- **Supplied data**:
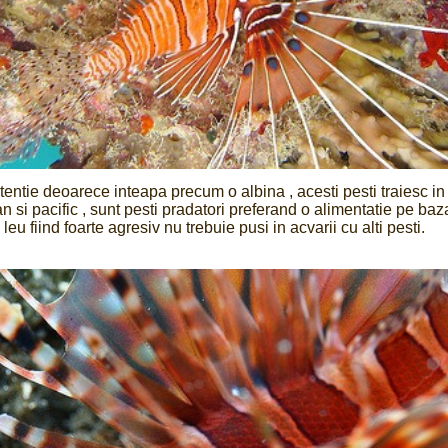
entie deoarece inteapa precum o albina , acesti pesti traiesc in
n si pacific , sunt pesti pradatori preferand o alimentatie pe baz
 leu fiind foarte agresiv nu trebuie pusi in acvarii cu alti pesti.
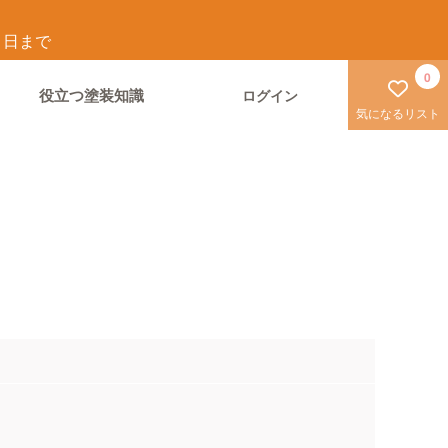
1
日まで
0
役立つ塗装知識
ログイン
気になるリスト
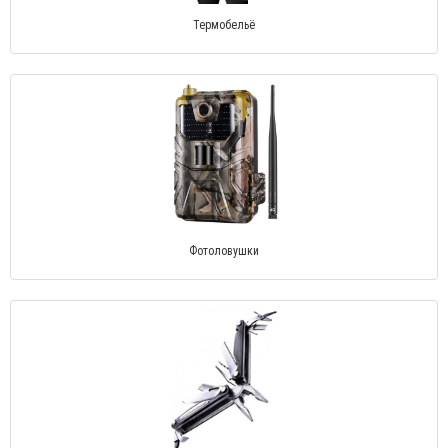
Термобельё
Фотоловушки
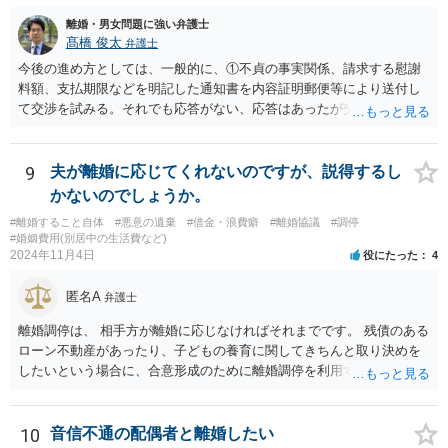
離婚・男女問題に強い弁護士
髙橋 俊太
弁護士
今後の進め方としては、一般的に、①不貞の事実関係、請求する慰謝
料額、支払期限などを明記した通知書を内容証明郵便等により送付し
て交渉を試みる。それでも応答がない、応答はあったが交渉で解決で
きそうにない場合は、②不貞慰謝料請求訴訟を提起するということに
なるでしょう。 また、配偶者と別居中で生活費が支払われていないと
いう点については、婚姻費用分担請求調停を申し立てることも有効で
9
夫が離婚に応じてくれないのですが、説得するし
す。 証拠の整理が重要ですので、早めに弁護士へ具体的事情を示して
かないのでしょうか。
相談することをお勧めします。
#離婚すること自体
#悪意の遺棄
#借金・浪費癖
#離婚協議
#調停
#婚姻費用(別居中の生活費など)
2024年11月4日
役にたった
4
匿名A
弁護士
離婚調停は、 相手方が離婚に応じなければそれまでです。 残債のある
ローン不動産があったり、子どもの養育に関してきちんと取り決めを
したいという場合に、合意形成のために離婚調停を利用することは合
理性があります。 ですが、ご自身のケースでは、そのような事情はな
いため、 申立てをしても相手方が出頭せず終わってしまったり、 半年
から一年調停をやって徒労に終わるだけといったデメリットの部分が
10
音信不通の配偶者と離婚したい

- **What you are asked to do**:
Write out, exactly, the lines of the material from the very first through the line containing "て交渉を試みる。それでも応答がない、応答はあったが交渉で解決で", and leave out every picture.

- **Reply to the exercise**:
entie deoarece inteapa precum o albina , acesti pesti traiesc in
n si pacific , sunt pesti pradatori preferand o alimentatie pe baz
 leu fiind foarte agresiv nu trebuie pusi in acvarii cu alti pesti.
1
日まで
0
役立つ塗装知識
ログイン
気になるリスト
Термобельё
Фотоловушки
離婚・男女問題に強い弁護士
髙橋 俊太
弁護士
今後の進め方としては、一般的に、①不貞の事実関係、請求する慰謝
料額、支払期限などを明記した通知書を内容証明郵便等により送付し
て交渉を試みる。それでも応答がない、応答はあったが交渉で解決で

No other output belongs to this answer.